Kramer, no entanto, disse à CBS News que recebeu “US$ 5 milhões em exposição” por seus esforços, que ele esperava permitiriam que as regulamentações de IA “se cumprissem ou pelo menos começassem a se pagar”.

“Minha intenção era fazer a diferença”, disse ele.

Paul Carpenter, um mágico, parece flutuar uma carta de baralho entre as duas mãos estendidas.
Paul Carpenter, um mágico de Nova Orleans, disse que foi contratado para criar um deepfake da voz do presidente Biden (Matthew Hinton/AP Photo)

Potencial para aplicar leis existentes

Mas o caso de Kramer mostra que as leis existentes podem ser usadas para reduzir os deepfakes.

A Comissão Federal de Comunicações (FCC), por exemplo, decidiu (PDF) no início deste ano que o software de imitação de voz se enquadra na Lei de Proteção ao Consumidor Telefônico de 1991 – e é, portanto, ilegal na maioria das circunstâncias.

A comissão finalmente proposto uma multa de US$ 6 milhões contra Kramer pela chamada automática ilegal.

O Departamento de Justiça de New Hampshire também carregada Kramer por crime de supressão de eleitores e representação de candidato, o que pode resultar em até sete anos de prisão.
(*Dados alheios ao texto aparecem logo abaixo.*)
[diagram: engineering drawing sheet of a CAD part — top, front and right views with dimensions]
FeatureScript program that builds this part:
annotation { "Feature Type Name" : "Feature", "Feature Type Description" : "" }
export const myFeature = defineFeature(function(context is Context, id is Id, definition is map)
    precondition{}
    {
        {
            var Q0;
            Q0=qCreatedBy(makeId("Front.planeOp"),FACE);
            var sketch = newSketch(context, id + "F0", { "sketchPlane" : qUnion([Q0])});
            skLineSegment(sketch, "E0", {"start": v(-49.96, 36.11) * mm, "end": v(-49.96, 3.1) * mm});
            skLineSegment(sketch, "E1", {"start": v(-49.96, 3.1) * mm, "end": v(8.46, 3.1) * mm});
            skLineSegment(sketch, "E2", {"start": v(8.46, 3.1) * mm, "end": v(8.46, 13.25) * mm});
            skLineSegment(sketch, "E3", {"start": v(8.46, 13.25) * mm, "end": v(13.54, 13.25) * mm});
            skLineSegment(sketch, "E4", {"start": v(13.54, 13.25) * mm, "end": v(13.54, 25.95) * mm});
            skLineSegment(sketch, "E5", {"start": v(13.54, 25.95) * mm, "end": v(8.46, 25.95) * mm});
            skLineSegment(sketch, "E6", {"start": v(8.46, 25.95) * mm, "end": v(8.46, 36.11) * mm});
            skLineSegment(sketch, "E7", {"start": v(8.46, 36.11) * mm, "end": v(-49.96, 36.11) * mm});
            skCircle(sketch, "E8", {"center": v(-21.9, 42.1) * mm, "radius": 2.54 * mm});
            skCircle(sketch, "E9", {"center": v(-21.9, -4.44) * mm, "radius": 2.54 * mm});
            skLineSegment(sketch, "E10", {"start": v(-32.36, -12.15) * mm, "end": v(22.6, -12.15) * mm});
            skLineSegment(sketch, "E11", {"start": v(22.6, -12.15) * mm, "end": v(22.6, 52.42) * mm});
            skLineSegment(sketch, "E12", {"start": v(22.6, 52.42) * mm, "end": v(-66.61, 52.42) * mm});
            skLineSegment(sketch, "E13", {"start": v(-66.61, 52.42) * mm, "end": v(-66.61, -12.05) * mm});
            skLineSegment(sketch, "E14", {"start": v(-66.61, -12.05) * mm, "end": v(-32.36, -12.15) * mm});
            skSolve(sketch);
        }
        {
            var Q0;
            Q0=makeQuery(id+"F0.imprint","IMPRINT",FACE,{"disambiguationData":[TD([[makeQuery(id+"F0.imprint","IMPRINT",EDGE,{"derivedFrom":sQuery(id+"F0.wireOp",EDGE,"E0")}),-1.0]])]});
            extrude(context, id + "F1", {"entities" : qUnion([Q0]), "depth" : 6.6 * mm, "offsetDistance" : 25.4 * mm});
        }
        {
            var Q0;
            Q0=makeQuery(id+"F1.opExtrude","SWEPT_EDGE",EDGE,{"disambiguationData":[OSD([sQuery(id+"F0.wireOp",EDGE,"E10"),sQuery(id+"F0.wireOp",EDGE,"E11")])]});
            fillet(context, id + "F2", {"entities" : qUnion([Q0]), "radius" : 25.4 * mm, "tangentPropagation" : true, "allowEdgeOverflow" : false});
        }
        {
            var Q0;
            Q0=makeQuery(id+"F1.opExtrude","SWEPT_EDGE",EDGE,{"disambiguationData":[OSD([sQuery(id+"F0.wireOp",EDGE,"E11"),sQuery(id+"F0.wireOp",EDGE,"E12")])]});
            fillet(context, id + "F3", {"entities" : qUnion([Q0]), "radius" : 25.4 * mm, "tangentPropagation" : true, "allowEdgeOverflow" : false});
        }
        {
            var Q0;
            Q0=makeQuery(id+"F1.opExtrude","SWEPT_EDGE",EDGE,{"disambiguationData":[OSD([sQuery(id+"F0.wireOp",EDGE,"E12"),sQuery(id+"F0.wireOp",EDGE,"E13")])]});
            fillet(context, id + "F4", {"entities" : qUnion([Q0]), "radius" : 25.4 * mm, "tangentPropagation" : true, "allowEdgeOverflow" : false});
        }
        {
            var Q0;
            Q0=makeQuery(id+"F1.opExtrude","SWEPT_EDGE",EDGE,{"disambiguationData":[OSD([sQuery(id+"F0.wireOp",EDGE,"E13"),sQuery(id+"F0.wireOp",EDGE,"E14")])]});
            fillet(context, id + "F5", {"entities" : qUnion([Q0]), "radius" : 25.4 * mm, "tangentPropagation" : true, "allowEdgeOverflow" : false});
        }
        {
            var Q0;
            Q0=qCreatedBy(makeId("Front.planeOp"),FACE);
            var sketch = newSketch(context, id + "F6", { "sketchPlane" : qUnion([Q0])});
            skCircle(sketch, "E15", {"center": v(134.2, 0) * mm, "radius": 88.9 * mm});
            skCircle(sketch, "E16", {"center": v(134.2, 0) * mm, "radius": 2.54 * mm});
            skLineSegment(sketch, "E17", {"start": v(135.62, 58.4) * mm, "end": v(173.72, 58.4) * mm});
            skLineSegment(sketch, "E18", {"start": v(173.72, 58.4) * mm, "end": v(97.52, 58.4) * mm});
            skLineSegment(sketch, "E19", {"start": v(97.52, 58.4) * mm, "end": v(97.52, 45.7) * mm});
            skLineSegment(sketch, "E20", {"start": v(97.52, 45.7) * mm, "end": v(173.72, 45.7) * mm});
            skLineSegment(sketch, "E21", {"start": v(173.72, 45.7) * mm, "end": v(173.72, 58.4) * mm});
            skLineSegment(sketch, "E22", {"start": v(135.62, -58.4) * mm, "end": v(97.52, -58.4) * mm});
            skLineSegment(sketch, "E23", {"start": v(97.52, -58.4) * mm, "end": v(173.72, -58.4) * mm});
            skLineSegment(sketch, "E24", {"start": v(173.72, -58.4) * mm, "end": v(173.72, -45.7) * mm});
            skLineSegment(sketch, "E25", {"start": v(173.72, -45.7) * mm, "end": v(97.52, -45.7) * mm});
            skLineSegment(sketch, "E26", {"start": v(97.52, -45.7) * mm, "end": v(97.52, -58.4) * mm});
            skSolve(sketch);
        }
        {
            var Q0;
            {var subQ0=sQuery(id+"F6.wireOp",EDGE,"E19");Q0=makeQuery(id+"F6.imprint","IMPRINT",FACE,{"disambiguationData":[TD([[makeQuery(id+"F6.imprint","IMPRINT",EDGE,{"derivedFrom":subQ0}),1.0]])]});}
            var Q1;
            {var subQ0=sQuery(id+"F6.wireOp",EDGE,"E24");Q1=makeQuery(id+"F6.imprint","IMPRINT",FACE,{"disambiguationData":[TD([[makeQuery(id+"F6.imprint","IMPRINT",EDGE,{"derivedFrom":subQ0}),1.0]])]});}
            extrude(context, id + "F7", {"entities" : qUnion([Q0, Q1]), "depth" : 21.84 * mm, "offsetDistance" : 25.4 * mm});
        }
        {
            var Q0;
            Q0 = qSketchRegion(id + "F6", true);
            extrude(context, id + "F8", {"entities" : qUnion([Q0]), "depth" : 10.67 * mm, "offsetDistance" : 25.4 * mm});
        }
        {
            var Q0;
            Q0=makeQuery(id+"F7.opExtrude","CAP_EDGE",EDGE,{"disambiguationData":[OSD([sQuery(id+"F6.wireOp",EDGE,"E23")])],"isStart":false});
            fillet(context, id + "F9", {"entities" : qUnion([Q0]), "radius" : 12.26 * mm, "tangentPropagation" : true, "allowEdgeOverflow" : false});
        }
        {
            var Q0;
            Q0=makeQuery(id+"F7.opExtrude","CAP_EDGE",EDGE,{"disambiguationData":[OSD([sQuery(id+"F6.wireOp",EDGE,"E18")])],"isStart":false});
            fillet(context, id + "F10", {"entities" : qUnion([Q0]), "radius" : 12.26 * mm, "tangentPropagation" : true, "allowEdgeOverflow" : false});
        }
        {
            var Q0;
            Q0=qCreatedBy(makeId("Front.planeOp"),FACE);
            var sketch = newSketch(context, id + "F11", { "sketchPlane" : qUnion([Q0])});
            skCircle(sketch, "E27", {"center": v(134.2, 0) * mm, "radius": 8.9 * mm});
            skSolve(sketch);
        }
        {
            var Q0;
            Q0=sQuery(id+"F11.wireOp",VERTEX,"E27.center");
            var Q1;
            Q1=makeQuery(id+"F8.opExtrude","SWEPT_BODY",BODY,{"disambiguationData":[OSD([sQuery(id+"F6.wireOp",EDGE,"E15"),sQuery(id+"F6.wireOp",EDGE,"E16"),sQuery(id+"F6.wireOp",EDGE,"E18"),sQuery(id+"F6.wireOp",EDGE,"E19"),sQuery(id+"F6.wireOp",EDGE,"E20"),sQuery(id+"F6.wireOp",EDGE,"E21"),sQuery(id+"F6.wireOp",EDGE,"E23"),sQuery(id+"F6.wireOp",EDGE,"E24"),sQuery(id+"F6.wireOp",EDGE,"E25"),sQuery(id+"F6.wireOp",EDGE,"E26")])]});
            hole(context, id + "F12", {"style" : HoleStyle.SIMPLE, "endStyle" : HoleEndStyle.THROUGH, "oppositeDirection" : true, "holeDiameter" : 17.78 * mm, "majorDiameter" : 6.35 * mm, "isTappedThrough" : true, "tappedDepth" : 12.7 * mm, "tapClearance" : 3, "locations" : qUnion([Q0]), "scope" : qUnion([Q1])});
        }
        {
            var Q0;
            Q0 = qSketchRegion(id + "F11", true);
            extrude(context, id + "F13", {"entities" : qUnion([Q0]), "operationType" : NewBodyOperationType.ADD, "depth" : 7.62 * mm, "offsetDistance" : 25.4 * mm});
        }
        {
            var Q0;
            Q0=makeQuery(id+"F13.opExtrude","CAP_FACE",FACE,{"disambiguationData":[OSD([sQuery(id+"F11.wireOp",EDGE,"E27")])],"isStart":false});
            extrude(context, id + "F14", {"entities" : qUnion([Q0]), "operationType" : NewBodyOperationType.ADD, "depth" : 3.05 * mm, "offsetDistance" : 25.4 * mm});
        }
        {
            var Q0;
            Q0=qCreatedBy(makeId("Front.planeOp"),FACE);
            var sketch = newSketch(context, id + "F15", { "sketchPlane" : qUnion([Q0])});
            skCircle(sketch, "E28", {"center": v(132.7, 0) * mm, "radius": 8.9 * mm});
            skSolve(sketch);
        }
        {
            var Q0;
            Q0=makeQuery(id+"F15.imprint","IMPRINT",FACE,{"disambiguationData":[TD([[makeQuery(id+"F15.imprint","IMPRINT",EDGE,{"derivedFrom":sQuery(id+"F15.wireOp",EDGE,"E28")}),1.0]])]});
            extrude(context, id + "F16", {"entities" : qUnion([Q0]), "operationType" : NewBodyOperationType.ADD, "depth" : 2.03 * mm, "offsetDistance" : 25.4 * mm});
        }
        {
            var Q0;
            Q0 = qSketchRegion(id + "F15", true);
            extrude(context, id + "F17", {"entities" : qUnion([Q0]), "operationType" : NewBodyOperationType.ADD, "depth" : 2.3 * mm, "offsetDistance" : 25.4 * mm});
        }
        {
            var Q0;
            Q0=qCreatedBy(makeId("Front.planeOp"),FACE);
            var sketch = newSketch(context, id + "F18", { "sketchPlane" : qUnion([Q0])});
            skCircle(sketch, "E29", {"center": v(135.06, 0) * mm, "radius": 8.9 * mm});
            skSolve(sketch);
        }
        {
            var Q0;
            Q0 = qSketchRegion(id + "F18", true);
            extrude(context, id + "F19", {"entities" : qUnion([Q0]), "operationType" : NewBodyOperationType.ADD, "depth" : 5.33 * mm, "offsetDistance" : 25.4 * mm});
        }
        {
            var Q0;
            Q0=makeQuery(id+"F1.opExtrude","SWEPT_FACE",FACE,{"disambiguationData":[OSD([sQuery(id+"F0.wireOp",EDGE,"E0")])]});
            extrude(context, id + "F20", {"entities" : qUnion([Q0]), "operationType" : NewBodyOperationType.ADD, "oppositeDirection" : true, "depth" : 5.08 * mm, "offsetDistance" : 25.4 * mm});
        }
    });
Kramer se declarou inocente. Ele não respondeu a um pedido de comentário da Al Jazeera.

Norden disse que é significativo que nenhuma das leis que Kramer é acusado de violar seja especificamente adaptada para deepfakes. “As acusações criminais contra ele não têm nada a ver com IA”, disse ele. “Essas leis existem independentemente da tecnologia usada.”

No entanto, essas leis não são tão fáceis de aplicar a maus atores que não são identificáveis ​​ou que estão localizados fora dos EUA.

“Sabemos pelas agências de inteligência que já estão a ver a China e a Rússia a experimentar estas ferramentas. E eles esperam que sejam usados”, disse Norden. “Nesse sentido, você não vai legislar para sair deste problema.”

Tanto Norden quanto Johnson acreditam que a falta de regulamentação torna mais importante que os eleitores se informem sobre deepfakes – e aprendam como encontrar informações precisas.

Quanto a Gingrich, ela disse que sabe que os deepfakes manipuladores só se tornarão mais onipresentes. Ela também sente que os eleitores precisam se informar sobre o risco.

Sua mensagem para os eleitores? “Eu diria às pessoas para se certificarem de que sabem que podem votar.”